Gertrude started to close the door on me, so I said quickly, “Sonia told me she’d seen Emerald Ferring and August Veriden—you remember, those are the people I’m trying to find—walking on Matt Chastain’s grave.”

“You spoke to her?” Gertrude poised the door between open and shut.

“Only very briefly. I’m trying to find out where Matt Chastain is buried. Or where Sonia thinks he’s buried.”

“What . . . what did Nate—Dr. Kiel—say?”

“Tell me about the experiment that went so badly that Chastain ran away. Do you know where he ran to?”

“I . . . I was Dr. Kiel’s secretary, not part of his experimental team.”

“Yes, of course. But he clearly relied on you. I’m sure you knew at least the outline of what was going on.” I was almost leering with the effort to seem warm and fuzzy. It was keeping the door open but not making Gertrude more forthcoming.

“It was a long time ago, more than thirty years. I’ve forgotten the details.”

This was so nearly identical to what Shirley Kiel had said that my mouth had opened with a sarcastic comment at the ready when the kaleidoscope turned in my brain and two pieces of glass lined up over each other: 1983, when so much happened—the protest at the silo, the birth of Cady Perec, the death of Jennifer Perec, the disappearance of Matt Chastain.

“Your daughter, Jennifer. Is Matt Chastain Cady’s father? If he is, why don’t you want Cady to know? Surely not because of some long-forgotten science—”

“You know nothing.” Her face shriveled and turned white, transparent, like a petal from a dying narcissus. “You come from up north, you think you’re smarter than us small-town folk, but you know nothing.”

She shut the door on me. I lingered on the stoop, wondering if I should go in to make sure she hadn’t collapsed. After a moment, though, I saw a light come on in the room behind the porch where I’d sat yesterday. The house was too stoutly built for me to hear anything—such as the phone call I assumed she was making to Nathan Kiel—but she was probably okay.

I walked slowly back to the car, trying to make sense of the story. Shirley Kiel said Sonia had stalked Matt. Say Sonia had seen him with Jennifer Perec, seen her own romantic daydreams ripped apart. What would she have done? Had the psychotic break her parents claimed? And then had she attacked Matt? No, more likely she attacked Jennifer. I felt something cold in my stomach, like a large glacier—had she killed Jennifer? Was the car in the Wakarusa a cover-up for that?

And where had Chastain been when Jennifer died?

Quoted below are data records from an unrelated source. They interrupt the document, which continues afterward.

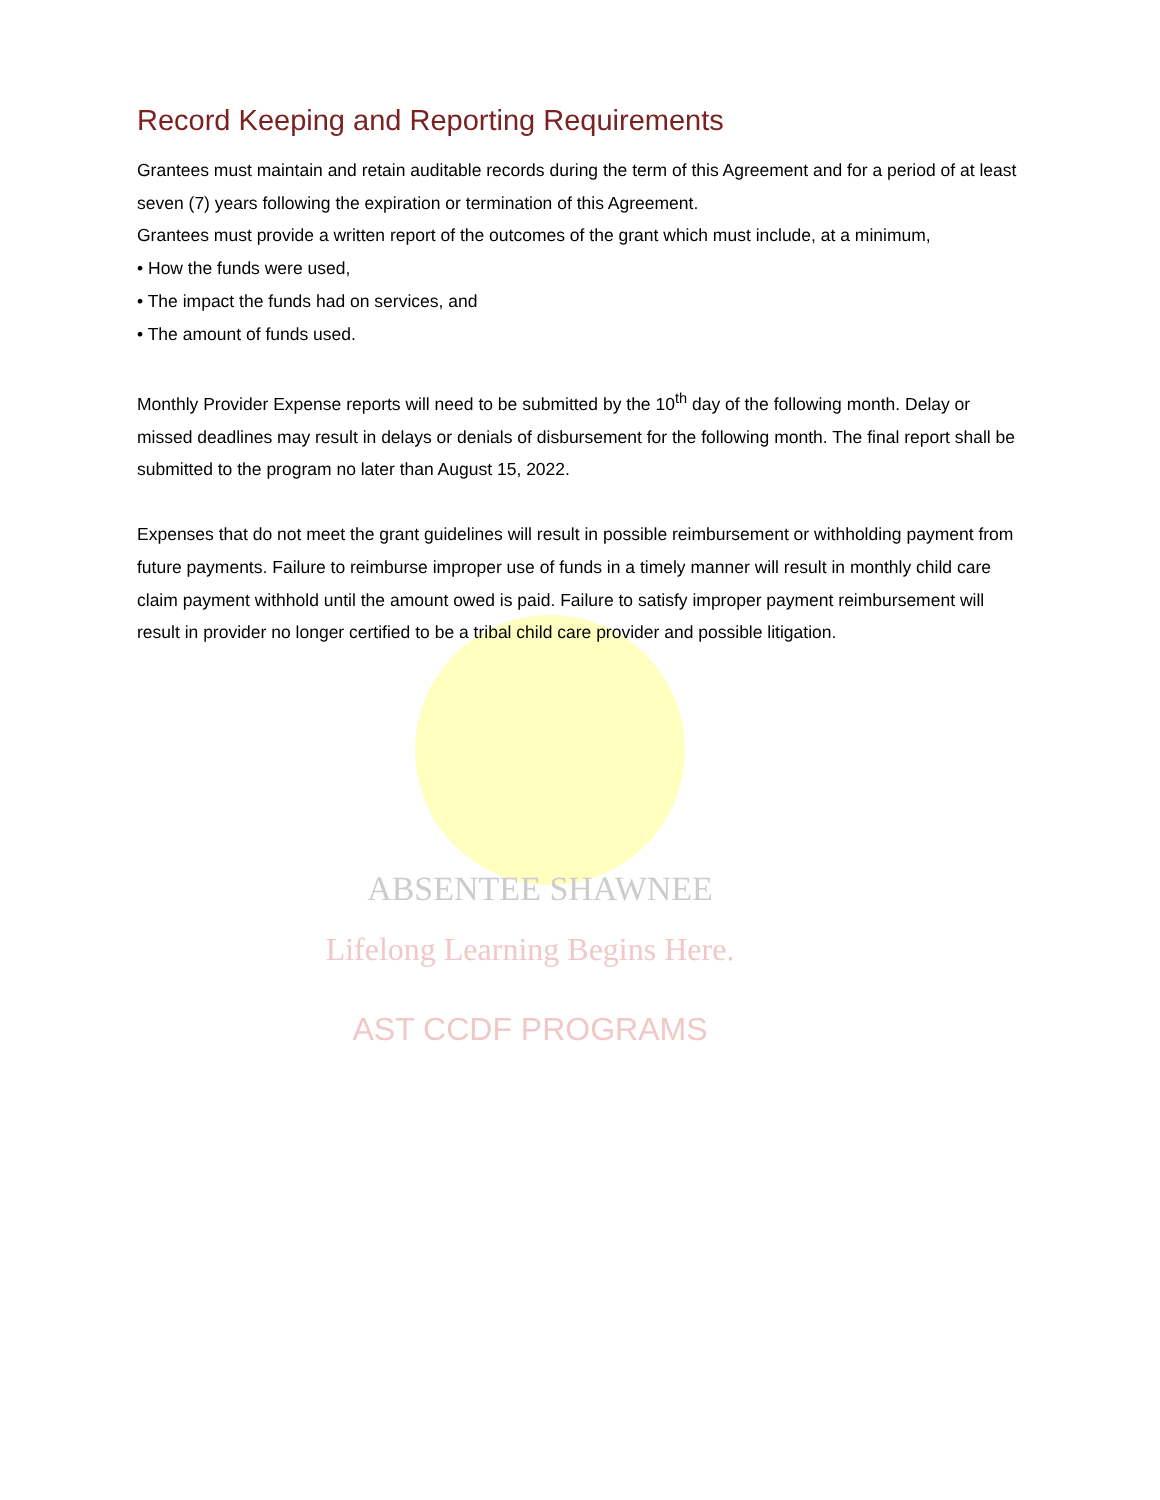AST CCDF PROGRAMS
Lifelong Learning Begins Here.
ABSENTEE SHAWNEE
Record Keeping and Reporting Requirements
Grantees must maintain and retain auditable records during the term of this Agreement and for a period of at least seven (7) years following the expiration or termination of this Agreement.
Grantees must provide a written report of the outcomes of the grant which must include, at a minimum,
• How the funds were used,
• The impact the funds had on services, and
• The amount of funds used.
Monthly Provider Expense reports will need to be submitted by the 10<sup>th</sup> day of the following month. Delay or missed deadlines may result in delays or denials of disbursement for the following month. The final report shall be submitted to the program no later than August 15, 2022.
Expenses that do not meet the grant guidelines will result in possible reimbursement or withholding payment from future payments. Failure to reimburse improper use of funds in a timely manner will result in monthly child care claim payment withhold until the amount owed is paid. Failure to satisfy improper payment reimbursement will result in provider no longer certified to be a tribal child care provider and possible litigation.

Was he glad not to be saddled with a baby? No one knew he was Cady’s father, so he could slide out of town, away from Nathan Kiel’s wrath, away from fatherhood. Maybe he’d changed his name and become CEO of a pharmaceutical company. Or he’d dropped off the grid and was living under a viaduct with a bottle of Mad Dog 20/20 to keep him warm.

Nothing I could imagine made any sense. It wasn’t really my business either. My business was to find Emerald Ferring and August Veriden. I repeated that to myself about a dozen times as I drove over to the Hippo for another nourishing cortado.